There aren't very many shaft choices at that end of the spectrum, and increasing the point weight to 175 or 200 gr. isn't going to make things any easier. You can get a set up to work, but you'd need to have your bow shop design an arrow on their software. You won't be able to pull it off a spine table. FYI the set up you are talking about will be on the order of an 850 gr. arrow going 250 fps, which would be an incredible hunting arrow, but if speed is what you want, you're going to be disappointing. The heavy stiff shaft needed to shoot that poundage and point weight tallies a total arrow weight rather quickly.

Happy arrow designing!


You are going to end up shooting such a heavy arrow shaft in order to have adequate stiffness,


----------



## Stevemaine (Feb 3, 2015)

Thank you Hayhook for your info. I am sure you are correct, I have an underspined arrow and I would love to fix it. The fact is, I have been using this exact set up for a few years now with great success shooting mechanicals and fixed blades. I have a nice clean tear when paper tuning and shoot reasonable groups at 40 yards. Easton make the FMJ Dangerous game in 250 spine and an Axis in 260. I think I will switch to one of those and see if it makes anything better. My thinking is that as long as arrows are not exploding out of my bow and they are killing animals, I'm doing ok.


----------



## Beendare (Jan 31, 2006)

OP, you don't want to be underspined- period! And thats what you are doing. 

If you want to go super heavy the best setup available right now is the Easton FMJ in the heaviest pine and then use Arrow tubes to bump up your weight. This will get you in Cape/water buff arrow territory. 

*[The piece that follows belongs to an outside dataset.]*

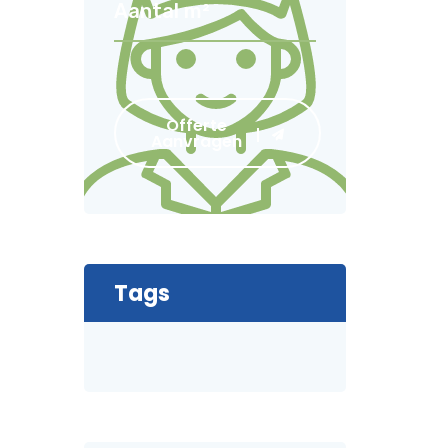
Offerte
Aanvragen
Tags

I've shot these buff in Australia and I can tell you while working up a very high FOC arrow for the hunt- *its not worth it!* If you want more info just let me know....


----------



## Stevemaine (Feb 3, 2015)

Thanks Beendare. 
I would love some more info. No one knows it all and I take all the advise I can get. 
I am off to hunt Giraffe next year and I want to get it right. I have looked at the FMJ dangerous game 250 and I feel they too might be underspined. I am aiming at an arrow weight of +/- 850 grains and would like an FOC in the twenties. I am now thinking of warming up my credit card for some GrizzlyStik Momentum Black in 175 spine.


----------



## pinwheeled (Apr 27, 2008)

Have you looked at grizzly sticks by Alaska bowhunting supply. Heavy arrows with high FOC are there thing.


----------



## Stevemaine (Feb 3, 2015)

That is something I am working on right now. I think I need some spine selection software to help me make the right choice. Alaskan bow hunters have not answered 2 emails in a few weeks...


----------



## Black Squirrel Bows (Jul 27, 2014)

Black eagle rampage's shafts are available in a 150 spine. Add in some of their 76 grain stainless half outserts, a 200 grain head, and a 50 grain hit insert in the rear to keep spine in check.

You will be at 830 grains, 12% FOC


----------



## Edste17 (Jan 1, 2017)

Dude that's a monster Orc Arrow.


----------